Dr. Howard Schubiner, Director of the MindBody Program in Southfield, MI, stated in a recent Swedish mindbody conference on YouTube that many people are doing emotional expression work because they are angry with their doctors. Schubiner facilitates an ISTDP (Intensive Short-Term Dynamic Psychotherapy) program to help patients release anger. I sought his services after I was ambushed and upset by the cardiologist. Anyone can learn to use it.
Recall the situation.
Get in touch with your feelings about it.
Express the emotions you did not allow yourself to express at the time it happened.
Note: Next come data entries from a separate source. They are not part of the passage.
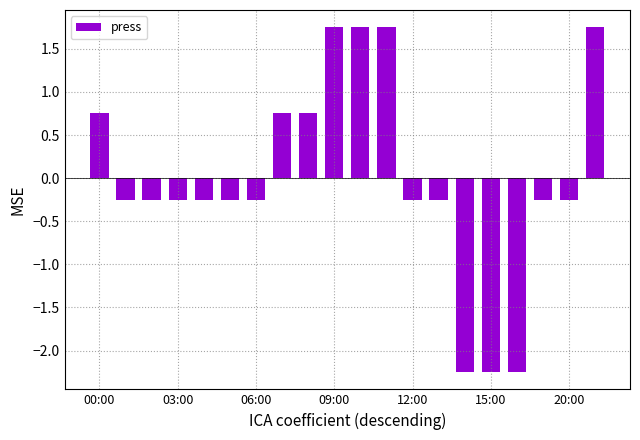

What is the difference between the maximum and second lowest values?

4.0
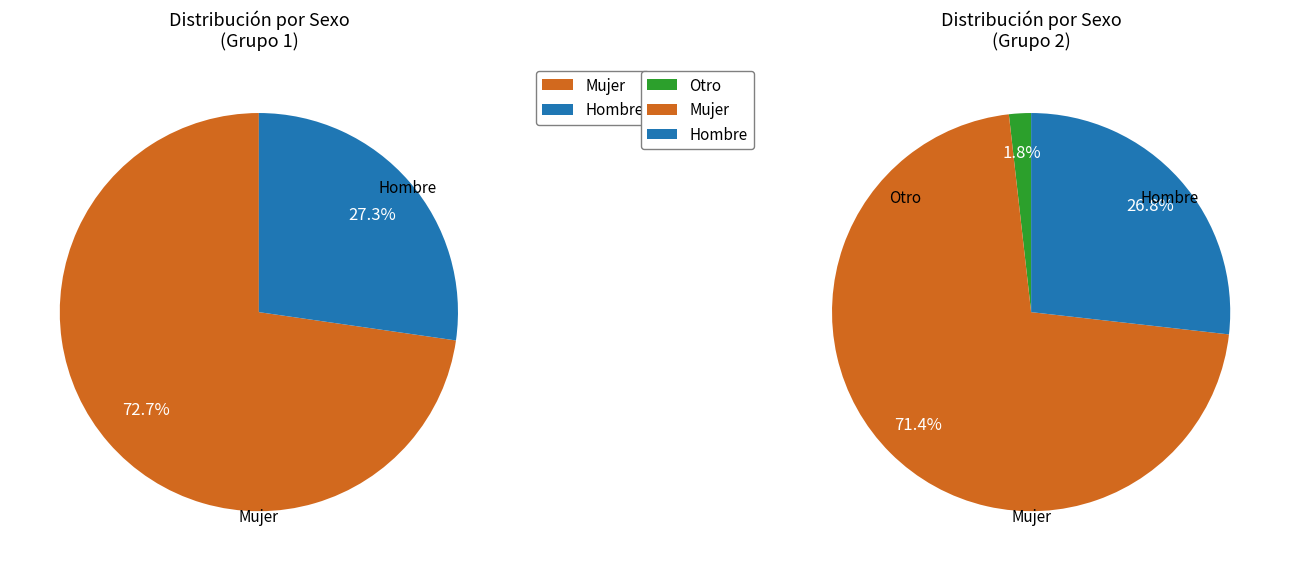

To the nearest percent, what is the average slice percentage?

50%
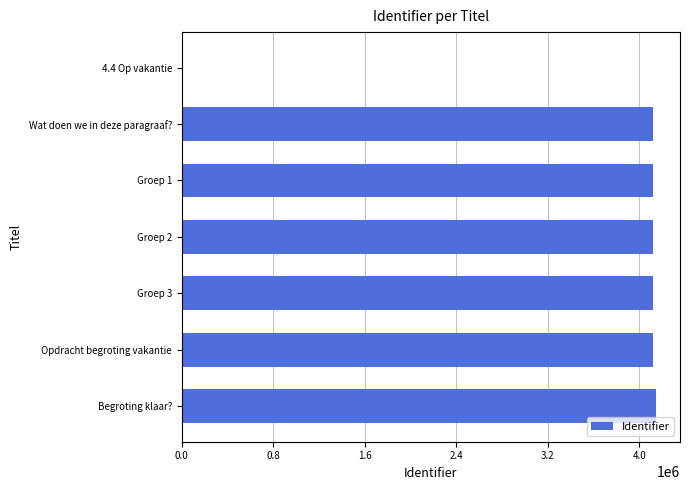

What is the sum of all values?

24751761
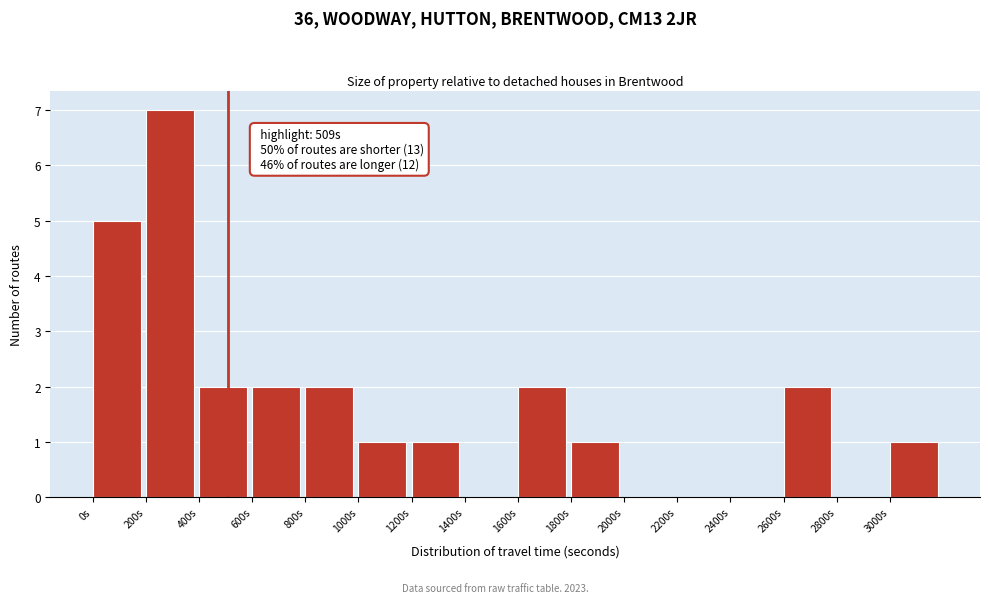

Which range on the x-axis has the tallest bar?

200 to 400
Pretend the person who upset you is in the room. Speak to him without restrictions. Say whatever you want. This person is not there to silence you like when you were in the throes of a one-sided power dynamic at the office. What would your anger or your impulse want to say or do? For example, I wanted to choke the cardiologist so I didn’t have to hear his hopeless words.
I allowed myself to imagine doing just that.
Next, I told him in no uncertain terms, “You fool. Congrestive heart failure is difficult enough without you stripping me of all hope. Who do you think you are? I came here for help. You don’t deserve this position?”
Finally, I fantasized reporting him and having him stripped of his position as director of the heart failure center.
When I had no more words, I pictured myself walking away with my head held high. “Good riddance,” I yelled, slapping my hands together to express a job well done.
I continued: “My anger is justified. I have no guilt about it. Now I choose to let the anger go. You are not worth holding a grudge against. You don’t get to take up space in my brain anymore. You no longer have the right to stop me from having hope for a better possibility. Good riddance!”
With each deep breath, I let the anger go.
When Sadness Arises
It’s common to feel sad over a situation where you must leave or have been deeply invested or disappointed, but remember that the sadness expresses the care and concern you hold for yourself.
When you’re fat, there are many times when you must be your own best friend, your own caretaker, your own parent or protector.
For example, a study published in the Advances in Nursing Science 2004, points out that large people are reminded daily by family, friends, peers, healthcare providers, educators, employers and even strangers that they are inferior to those who are smaller. This denigration, condemnation, stigmatization and discrimination is so pervasive, it has been referred to as “civilized oppression.” It is like racism. (Harvey J. Civilized Oppression. Lanham, Md: Bow man & Littlefield; 1999).
Think for a moment how much internal rage that would trigger within a person who has had to live a life of inferior treatment when they knew it was untrue. Is it any wonder fat people feel “braced” for life all day every day?
After doing the emotional therapy work, spend time breathing in compassion and love for yourself
Maybe not today but at some point you might want to give your perpetrator a break, to let them off the hook for their ignorance and insensitivity.
Dr. Fred Luskin, Director of the Stanford Forgiveness Project and author of several books on forgiveness explains that the definition for forgiveness is: (1) giving up all hope for a better past; or (2) making peace with the word no. In other words, one must grieve that they didn’t get what they wanted and then find a way to accept that and move forward. When you become ready to do that, you will feel better.